BayesRC provides a novel and flexible approach to simultaneously improving the accuracy of QTL discovery and genomic prediction by taking advantage of prior biological knowledge. Approaches such as BayesRC will become increasing useful as biological knowledge accumulates regarding functional regions of the genome for a range of traits and species.

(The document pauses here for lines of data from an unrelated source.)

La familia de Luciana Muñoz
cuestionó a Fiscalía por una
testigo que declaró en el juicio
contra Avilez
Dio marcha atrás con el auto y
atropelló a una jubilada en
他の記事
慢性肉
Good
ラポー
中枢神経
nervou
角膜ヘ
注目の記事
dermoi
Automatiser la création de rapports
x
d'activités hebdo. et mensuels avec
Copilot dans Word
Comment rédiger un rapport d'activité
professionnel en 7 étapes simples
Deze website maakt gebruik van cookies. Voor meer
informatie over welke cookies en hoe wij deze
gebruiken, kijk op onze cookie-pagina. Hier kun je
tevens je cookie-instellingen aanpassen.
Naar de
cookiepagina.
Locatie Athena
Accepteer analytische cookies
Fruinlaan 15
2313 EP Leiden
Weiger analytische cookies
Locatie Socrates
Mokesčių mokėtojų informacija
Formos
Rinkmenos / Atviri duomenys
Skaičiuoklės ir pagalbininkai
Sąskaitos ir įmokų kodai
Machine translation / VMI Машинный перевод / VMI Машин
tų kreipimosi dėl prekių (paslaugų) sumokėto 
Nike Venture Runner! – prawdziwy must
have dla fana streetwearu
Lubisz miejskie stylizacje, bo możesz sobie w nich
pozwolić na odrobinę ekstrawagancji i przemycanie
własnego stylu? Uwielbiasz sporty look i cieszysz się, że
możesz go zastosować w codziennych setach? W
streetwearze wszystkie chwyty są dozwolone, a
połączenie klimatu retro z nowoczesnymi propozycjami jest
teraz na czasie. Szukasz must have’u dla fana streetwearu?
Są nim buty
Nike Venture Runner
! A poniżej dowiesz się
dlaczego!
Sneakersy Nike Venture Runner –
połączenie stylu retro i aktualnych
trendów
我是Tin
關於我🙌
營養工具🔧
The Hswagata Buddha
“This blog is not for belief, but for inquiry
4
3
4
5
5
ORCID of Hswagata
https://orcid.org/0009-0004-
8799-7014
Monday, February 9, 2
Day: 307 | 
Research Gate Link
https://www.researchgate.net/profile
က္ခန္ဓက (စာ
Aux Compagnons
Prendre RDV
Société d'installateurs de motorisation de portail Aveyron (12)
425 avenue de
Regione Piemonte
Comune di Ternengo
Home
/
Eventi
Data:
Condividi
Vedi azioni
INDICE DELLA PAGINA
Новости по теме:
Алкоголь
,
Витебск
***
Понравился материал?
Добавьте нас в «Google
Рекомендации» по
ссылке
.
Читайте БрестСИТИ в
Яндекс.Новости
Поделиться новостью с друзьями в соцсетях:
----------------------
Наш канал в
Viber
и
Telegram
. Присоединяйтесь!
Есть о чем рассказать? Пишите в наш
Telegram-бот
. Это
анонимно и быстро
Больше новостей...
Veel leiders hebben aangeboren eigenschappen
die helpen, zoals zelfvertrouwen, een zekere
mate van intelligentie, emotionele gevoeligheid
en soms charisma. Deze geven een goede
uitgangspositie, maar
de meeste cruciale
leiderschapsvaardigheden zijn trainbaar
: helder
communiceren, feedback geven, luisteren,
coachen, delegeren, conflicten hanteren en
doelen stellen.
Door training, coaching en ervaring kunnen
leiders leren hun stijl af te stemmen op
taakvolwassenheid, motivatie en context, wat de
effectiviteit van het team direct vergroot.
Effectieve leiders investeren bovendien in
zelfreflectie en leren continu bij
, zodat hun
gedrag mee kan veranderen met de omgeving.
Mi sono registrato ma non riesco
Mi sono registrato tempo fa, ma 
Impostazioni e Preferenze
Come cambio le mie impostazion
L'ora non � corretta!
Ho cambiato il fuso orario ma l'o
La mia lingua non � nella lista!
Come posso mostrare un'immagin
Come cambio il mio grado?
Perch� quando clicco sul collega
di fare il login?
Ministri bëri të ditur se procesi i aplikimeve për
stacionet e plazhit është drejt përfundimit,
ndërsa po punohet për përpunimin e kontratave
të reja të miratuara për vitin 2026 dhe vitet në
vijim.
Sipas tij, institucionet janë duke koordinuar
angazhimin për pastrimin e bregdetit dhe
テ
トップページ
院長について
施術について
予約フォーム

密集的单核苷酸多态性(SNP)基因型常与复杂性状表型相结合,以定位因果变异、研究遗传结构,并为有基因型但无表型的个体提供基因组预测。一种在贝叶斯混合模型(BayesR)中联合拟合所有基因型的单一分析方法已被证明能同时有效地实现所有这三个目标。然而,BayesR和其他类似方法忽略了先验生物学知识,并假设所有基因型影响性状的可能性相同。虽然这一假设对于SNP阵列基因型是合理的,但对于应包含因果变异的全基因组序列变异来说就不那么合理了。
我们基于BayesR引入了一种新方法(BayesRC),该方法通过定义可能富含因果突变的变异类别,在分析中纳入先验生物学信息。该信息可以从一系列来源获得,包括变异注释、候选基因列表和已知因果变异。然后,基于数据中富集的证据,将该信息客观地纳入分析。我们使用具有模拟表型的真实奶牛基因型,证明了BayesRC与BayesR相比具有更强的功效。这些基因型是编码区的推算全基因组序列变异与密集SNP标记的组合。BayesRC提高了检测因果变异的能力,并提高了基因组预测的准确性。基因组预测的相对改进在与参考群体关系不密切的验证群体中最为明显。我们还使用来自基因表达分析的独立生物学先验信息,将BayesRC应用于奶牛的实际产奶表型。尽管目前关于哪些基因和变异影响产奶的生物学知识仍然非常不完整,但我们的结果表明,新的BayesRC方法在检测候选因果变异和产奶性状的基因组预测方面与BayesR相当或更强大。
BayesRC提供了一种新颖且灵活的方法,通过利用先验生物学知识,同时提高数量性状位点(QTL)发现和基因组预测的准确性。随着关于一系列性状和物种的基因组功能区域的生物学知识不断积累,诸如BayesRC这样的方法将变得越来越有用。